▸ PROBLEM DESCRIPTION
Transcribe verbatim every line from the line containing "667 654 162.7" to the end of the entries, including both endpoints. Output nothing beyond those lines.

Records drawn from a dataset
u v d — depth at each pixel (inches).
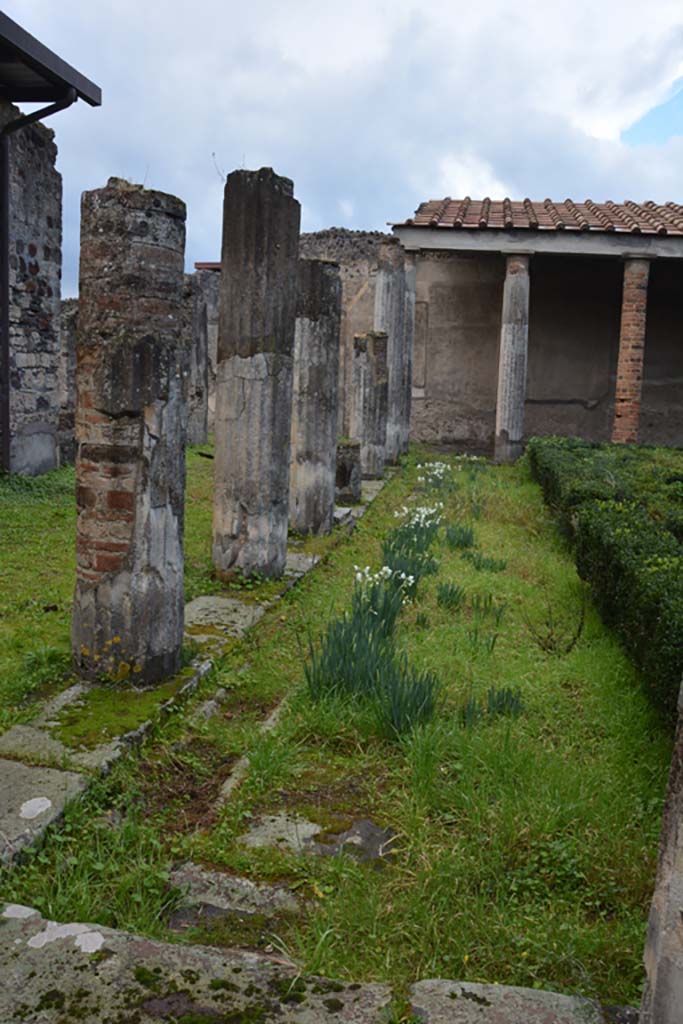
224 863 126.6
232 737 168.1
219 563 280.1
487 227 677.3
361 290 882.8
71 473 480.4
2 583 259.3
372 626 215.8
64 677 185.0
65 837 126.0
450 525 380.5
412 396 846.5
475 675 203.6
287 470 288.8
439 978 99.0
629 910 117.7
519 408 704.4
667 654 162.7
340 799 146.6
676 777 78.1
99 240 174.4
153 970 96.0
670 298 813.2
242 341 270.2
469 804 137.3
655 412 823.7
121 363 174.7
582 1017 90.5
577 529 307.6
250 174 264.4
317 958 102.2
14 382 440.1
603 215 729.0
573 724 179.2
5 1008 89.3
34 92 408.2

▸ OUTPUT
667 654 162.7
340 799 146.6
676 777 78.1
99 240 174.4
153 970 96.0
670 298 813.2
242 341 270.2
469 804 137.3
655 412 823.7
121 363 174.7
582 1017 90.5
577 529 307.6
250 174 264.4
317 958 102.2
14 382 440.1
603 215 729.0
573 724 179.2
5 1008 89.3
34 92 408.2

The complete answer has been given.